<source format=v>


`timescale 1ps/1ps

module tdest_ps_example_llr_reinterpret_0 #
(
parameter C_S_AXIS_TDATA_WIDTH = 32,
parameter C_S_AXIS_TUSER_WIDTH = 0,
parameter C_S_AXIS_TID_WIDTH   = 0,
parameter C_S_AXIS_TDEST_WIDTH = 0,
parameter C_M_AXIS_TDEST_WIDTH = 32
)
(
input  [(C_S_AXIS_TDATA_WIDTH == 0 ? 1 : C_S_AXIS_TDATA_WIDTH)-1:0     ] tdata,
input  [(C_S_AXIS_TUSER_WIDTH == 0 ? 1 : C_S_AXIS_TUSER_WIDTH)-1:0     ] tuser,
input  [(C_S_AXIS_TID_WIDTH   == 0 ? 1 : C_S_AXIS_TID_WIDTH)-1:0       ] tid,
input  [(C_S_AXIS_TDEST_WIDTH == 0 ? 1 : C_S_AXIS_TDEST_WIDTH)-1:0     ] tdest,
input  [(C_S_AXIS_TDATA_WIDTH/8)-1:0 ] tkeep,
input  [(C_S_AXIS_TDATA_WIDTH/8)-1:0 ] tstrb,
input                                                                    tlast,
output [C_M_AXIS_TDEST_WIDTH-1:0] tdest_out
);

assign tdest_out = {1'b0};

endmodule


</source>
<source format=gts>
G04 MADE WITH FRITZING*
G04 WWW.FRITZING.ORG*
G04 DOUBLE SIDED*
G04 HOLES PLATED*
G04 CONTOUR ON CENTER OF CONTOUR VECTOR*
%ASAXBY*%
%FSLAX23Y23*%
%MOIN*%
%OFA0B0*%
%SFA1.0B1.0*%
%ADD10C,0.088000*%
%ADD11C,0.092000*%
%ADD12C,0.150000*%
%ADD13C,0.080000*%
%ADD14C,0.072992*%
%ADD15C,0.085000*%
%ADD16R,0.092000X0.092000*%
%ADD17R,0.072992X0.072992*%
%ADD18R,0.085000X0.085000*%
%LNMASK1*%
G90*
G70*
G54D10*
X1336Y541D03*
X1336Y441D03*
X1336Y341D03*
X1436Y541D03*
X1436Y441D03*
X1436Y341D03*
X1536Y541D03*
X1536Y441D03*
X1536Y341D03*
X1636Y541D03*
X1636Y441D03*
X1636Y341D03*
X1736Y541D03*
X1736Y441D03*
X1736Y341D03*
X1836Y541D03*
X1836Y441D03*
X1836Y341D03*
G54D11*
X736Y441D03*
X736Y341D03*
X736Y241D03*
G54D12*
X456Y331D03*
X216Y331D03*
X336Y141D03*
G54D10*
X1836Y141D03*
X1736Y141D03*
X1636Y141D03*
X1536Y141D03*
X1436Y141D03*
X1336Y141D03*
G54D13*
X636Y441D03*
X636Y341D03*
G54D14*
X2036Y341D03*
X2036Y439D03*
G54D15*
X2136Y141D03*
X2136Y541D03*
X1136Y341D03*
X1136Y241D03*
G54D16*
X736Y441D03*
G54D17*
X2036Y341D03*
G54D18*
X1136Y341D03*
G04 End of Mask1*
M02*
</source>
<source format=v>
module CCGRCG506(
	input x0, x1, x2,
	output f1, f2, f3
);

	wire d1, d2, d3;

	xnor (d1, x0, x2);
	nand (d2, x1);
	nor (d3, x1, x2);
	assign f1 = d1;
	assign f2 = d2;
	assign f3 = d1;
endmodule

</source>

=-=-=

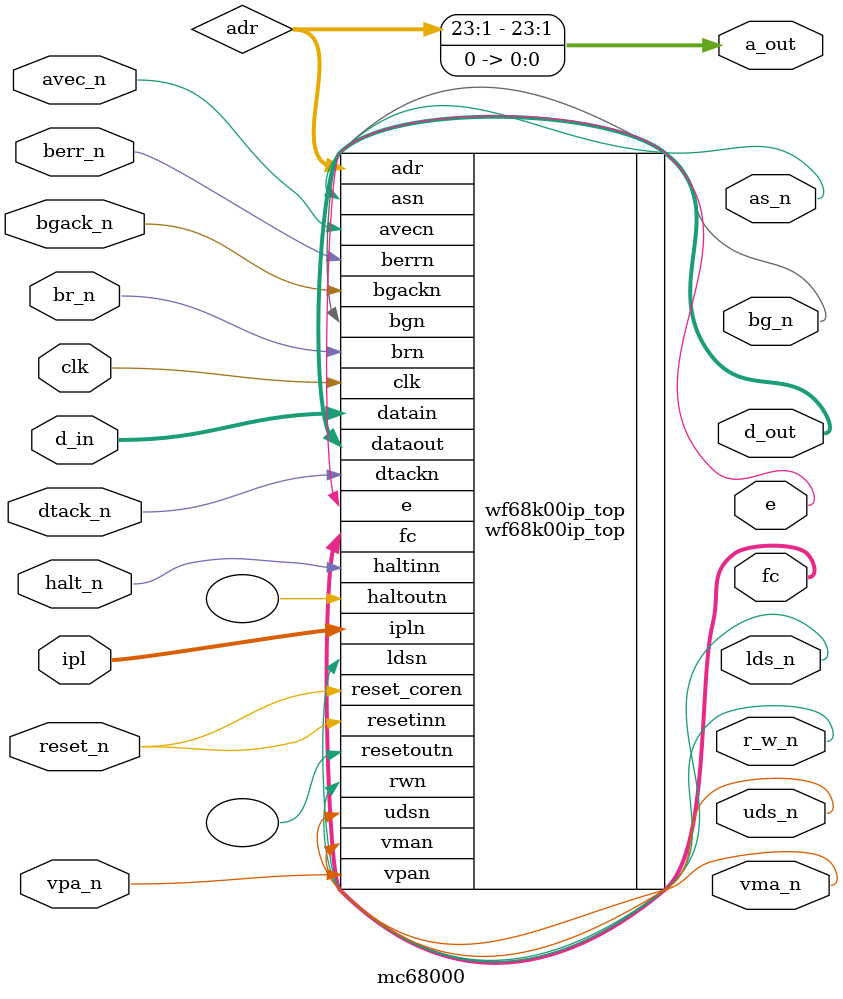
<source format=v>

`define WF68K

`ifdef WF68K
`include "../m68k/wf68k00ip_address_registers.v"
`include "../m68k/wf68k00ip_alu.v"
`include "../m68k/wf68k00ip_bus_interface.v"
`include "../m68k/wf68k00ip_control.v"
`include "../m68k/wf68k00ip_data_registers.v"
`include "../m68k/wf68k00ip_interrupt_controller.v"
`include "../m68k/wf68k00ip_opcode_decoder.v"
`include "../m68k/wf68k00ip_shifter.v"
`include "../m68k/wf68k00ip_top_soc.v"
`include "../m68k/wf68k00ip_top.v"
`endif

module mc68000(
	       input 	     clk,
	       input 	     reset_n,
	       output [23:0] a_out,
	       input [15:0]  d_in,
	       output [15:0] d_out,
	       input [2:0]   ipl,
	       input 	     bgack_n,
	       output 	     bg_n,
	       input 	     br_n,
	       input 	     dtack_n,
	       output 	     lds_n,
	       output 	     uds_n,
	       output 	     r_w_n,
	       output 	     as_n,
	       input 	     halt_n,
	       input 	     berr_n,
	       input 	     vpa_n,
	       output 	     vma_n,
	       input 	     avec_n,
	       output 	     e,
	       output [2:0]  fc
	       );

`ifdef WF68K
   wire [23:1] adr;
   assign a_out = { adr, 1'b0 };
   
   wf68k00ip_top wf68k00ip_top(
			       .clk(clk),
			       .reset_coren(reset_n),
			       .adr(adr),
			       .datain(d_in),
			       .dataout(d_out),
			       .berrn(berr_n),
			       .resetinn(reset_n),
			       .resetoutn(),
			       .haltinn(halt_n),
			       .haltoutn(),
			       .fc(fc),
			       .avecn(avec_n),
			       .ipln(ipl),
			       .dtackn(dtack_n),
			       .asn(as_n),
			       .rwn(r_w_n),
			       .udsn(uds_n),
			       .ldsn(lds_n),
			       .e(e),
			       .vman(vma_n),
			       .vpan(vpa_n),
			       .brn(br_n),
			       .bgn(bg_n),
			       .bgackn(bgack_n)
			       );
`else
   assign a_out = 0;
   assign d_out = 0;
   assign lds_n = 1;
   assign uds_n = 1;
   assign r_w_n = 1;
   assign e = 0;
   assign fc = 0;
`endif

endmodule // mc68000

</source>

=-=-=

Your instructions » Please copy the lines in the records above between the one holding "1 : C_S_AXIS_TID_WIDTH)-1:0" and the one holding "X336Y141D03*", inclusive, exactly and with no other line.

Exercise solution »
input  [(C_S_AXIS_TID_WIDTH   == 0 ? 1 : C_S_AXIS_TID_WIDTH)-1:0       ] tid,
input  [(C_S_AXIS_TDEST_WIDTH == 0 ? 1 : C_S_AXIS_TDEST_WIDTH)-1:0     ] tdest,
input  [(C_S_AXIS_TDATA_WIDTH/8)-1:0 ] tkeep,
input  [(C_S_AXIS_TDATA_WIDTH/8)-1:0 ] tstrb,
input                                                                    tlast,
output [C_M_AXIS_TDEST_WIDTH-1:0] tdest_out
);

assign tdest_out = {1'b0};

endmodule


</source>
<source format=gts>
G04 MADE WITH FRITZING*
G04 WWW.FRITZING.ORG*
G04 DOUBLE SIDED*
G04 HOLES PLATED*
G04 CONTOUR ON CENTER OF CONTOUR VECTOR*
%ASAXBY*%
%FSLAX23Y23*%
%MOIN*%
%OFA0B0*%
%SFA1.0B1.0*%
%ADD10C,0.088000*%
%ADD11C,0.092000*%
%ADD12C,0.150000*%
%ADD13C,0.080000*%
%ADD14C,0.072992*%
%ADD15C,0.085000*%
%ADD16R,0.092000X0.092000*%
%ADD17R,0.072992X0.072992*%
%ADD18R,0.085000X0.085000*%
%LNMASK1*%
G90*
G70*
G54D10*
X1336Y541D03*
X1336Y441D03*
X1336Y341D03*
X1436Y541D03*
X1436Y441D03*
X1436Y341D03*
X1536Y541D03*
X1536Y441D03*
X1536Y341D03*
X1636Y541D03*
X1636Y441D03*
X1636Y341D03*
X1736Y541D03*
X1736Y441D03*
X1736Y341D03*
X1836Y541D03*
X1836Y441D03*
X1836Y341D03*
G54D11*
X736Y441D03*
X736Y341D03*
X736Y241D03*
G54D12*
X456Y331D03*
X216Y331D03*
X336Y141D03*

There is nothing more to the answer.